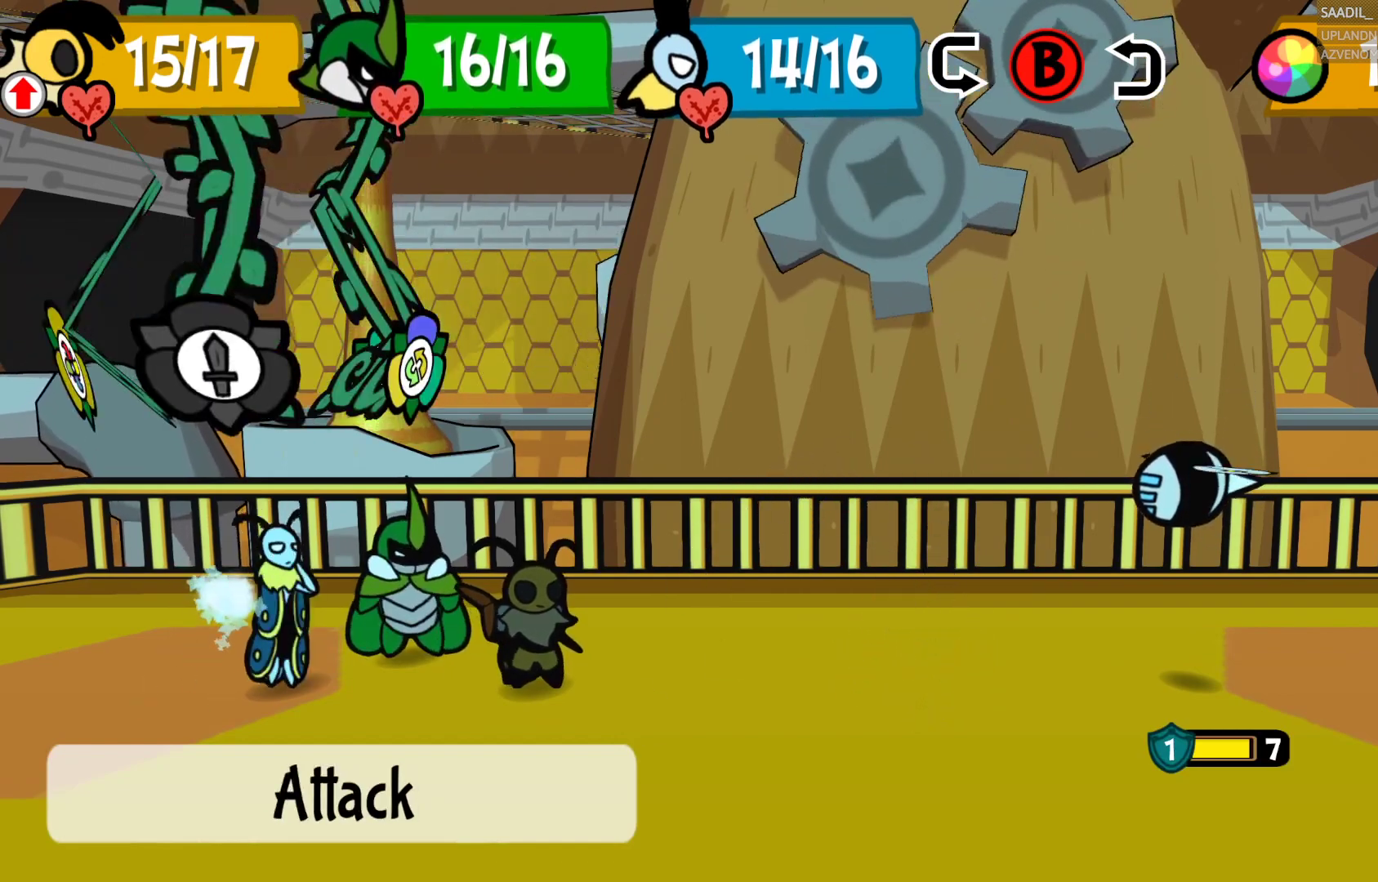
{"buttons": ["SQUARE"], "left_stick": "center", "right_stick": "center", "events": [[117, "CIRCLE", "up"], [500, "SQUARE", "down"]]}
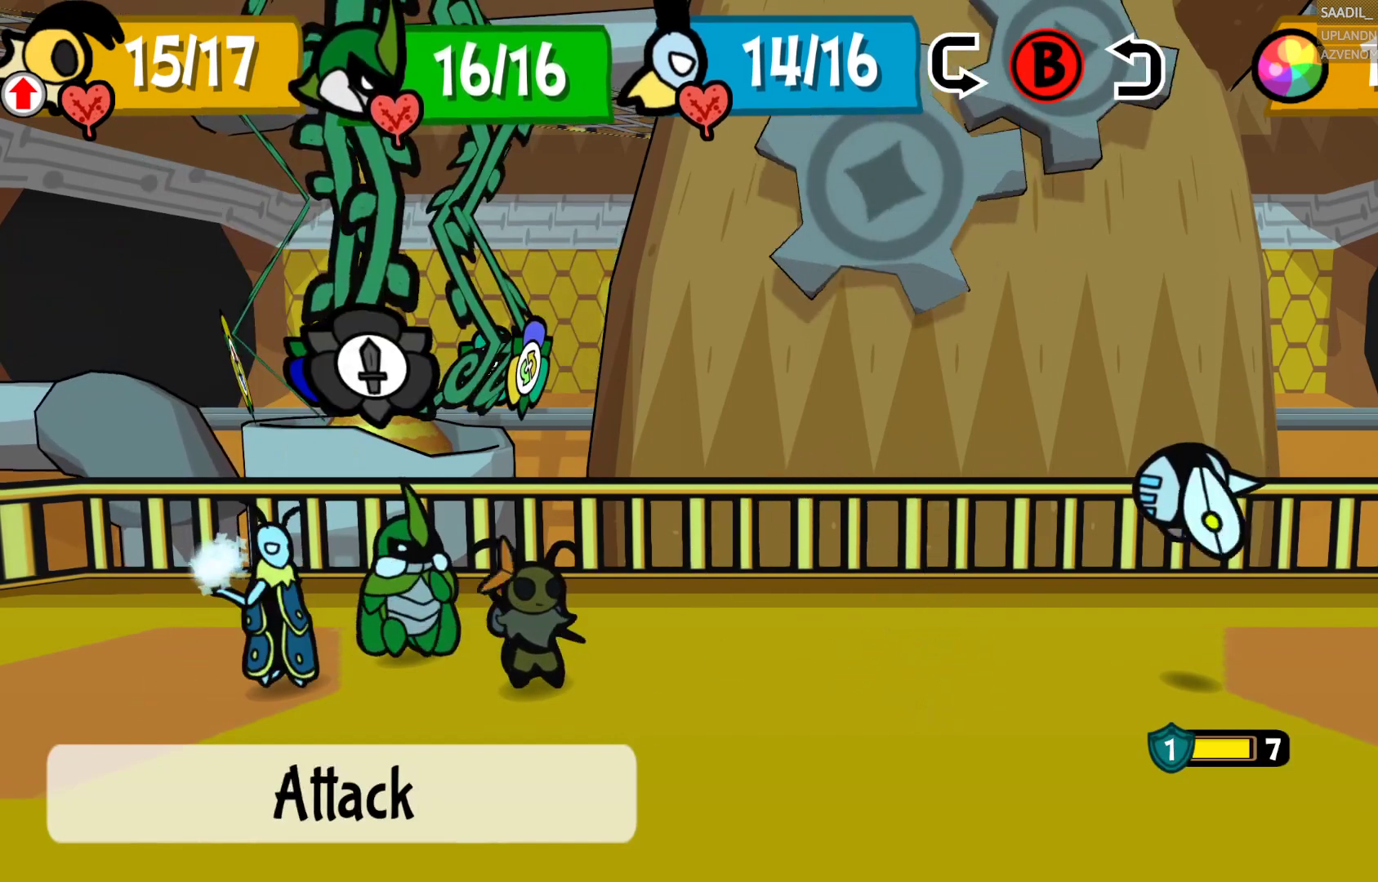
{"buttons": [], "left_stick": "right", "right_stick": "center", "events": [[83, "SQUARE", "up"], [367, "left_stick", "right"]]}
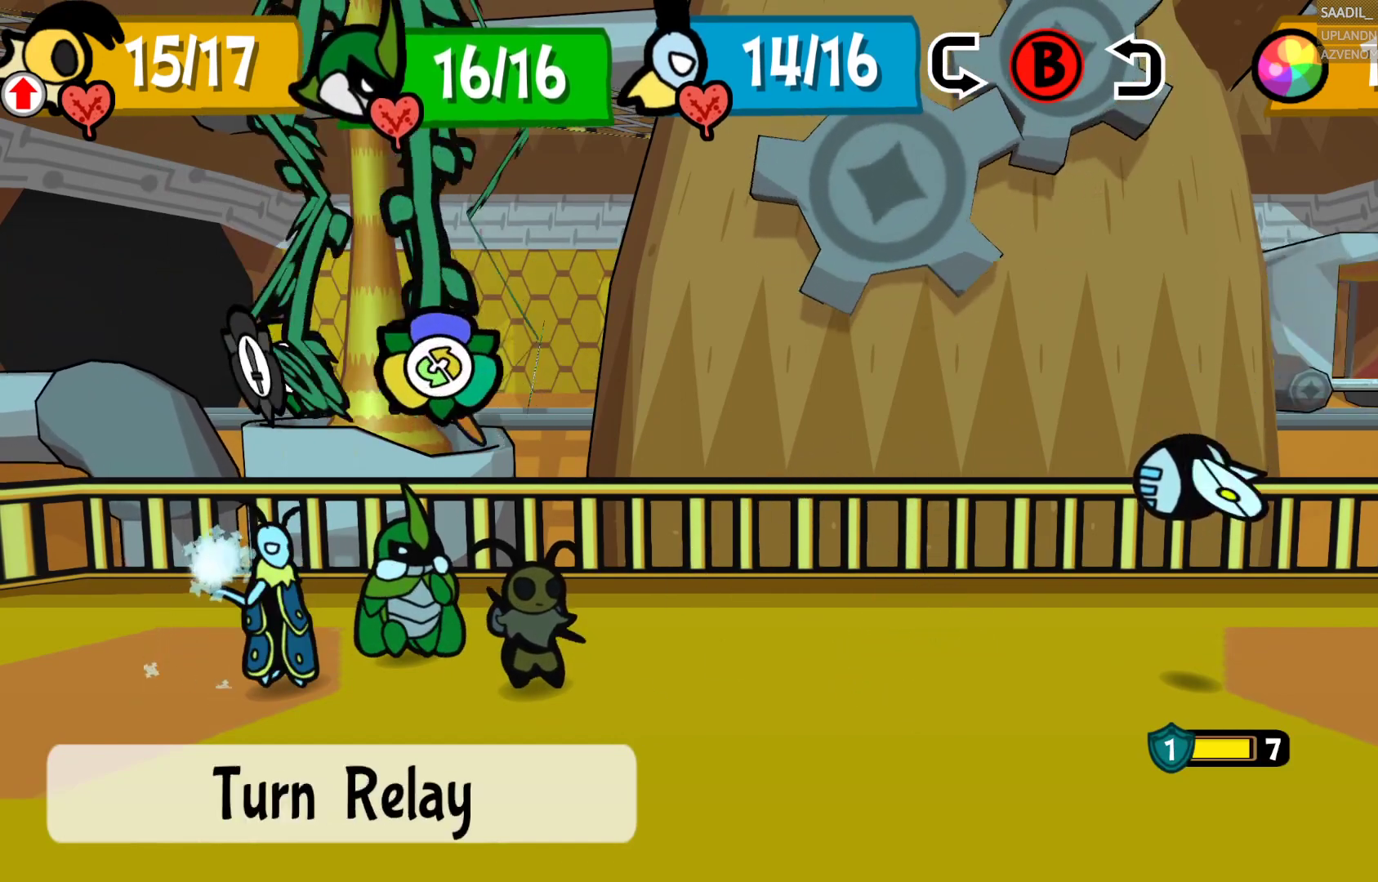
{"buttons": [], "left_stick": "center", "right_stick": "center", "events": [[17, "left_stick", "center"], [317, "CROSS", "down"], [467, "CROSS", "up"]]}
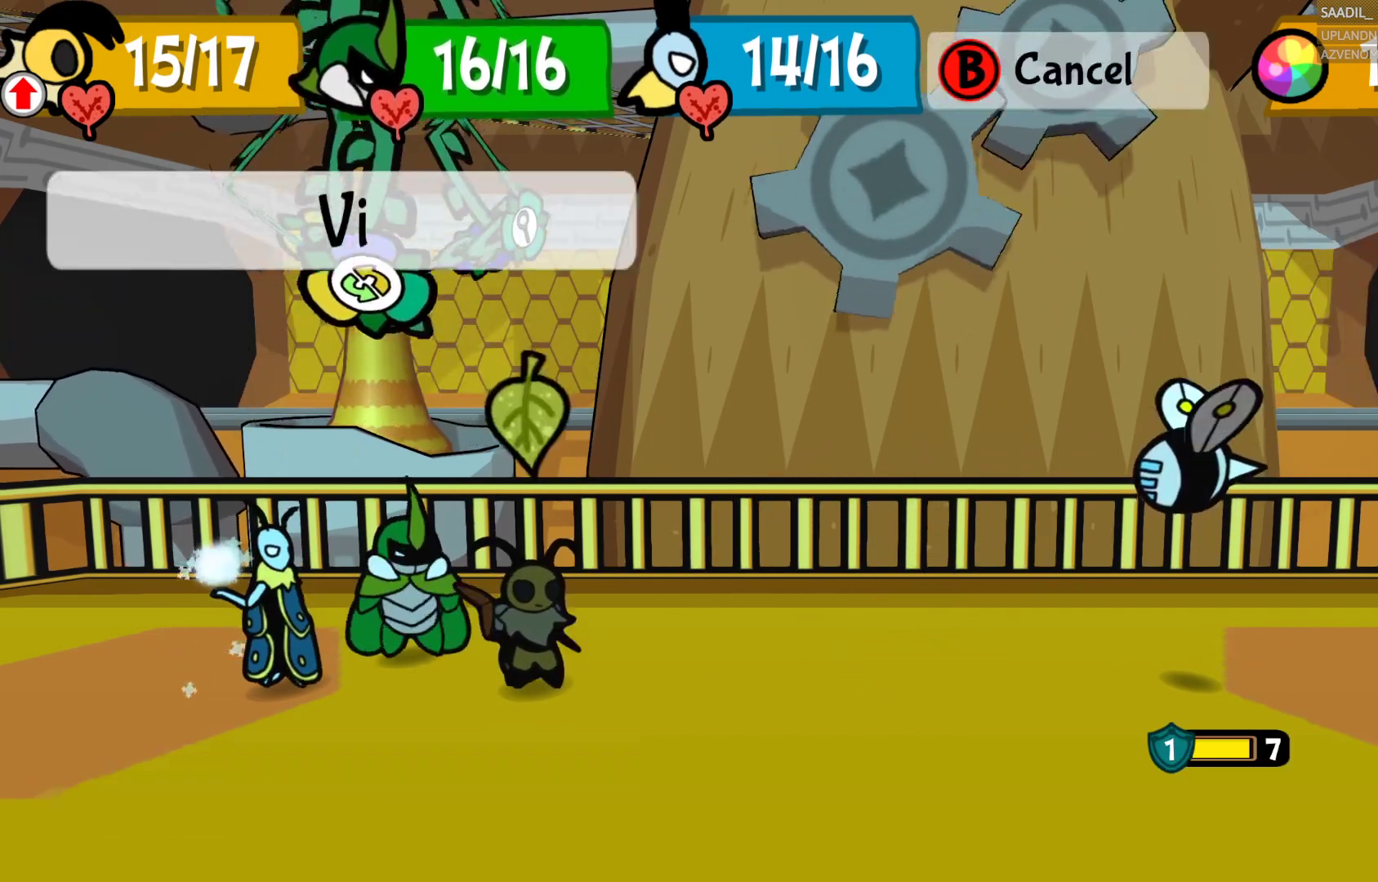
{"buttons": [], "left_stick": "center", "right_stick": "center", "events": []}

§ WORK INSTRUCTIONS:
Once you have counted the lines of the material that include "SQUARE", give only that number.

§ SOLVED PROBLEM:
2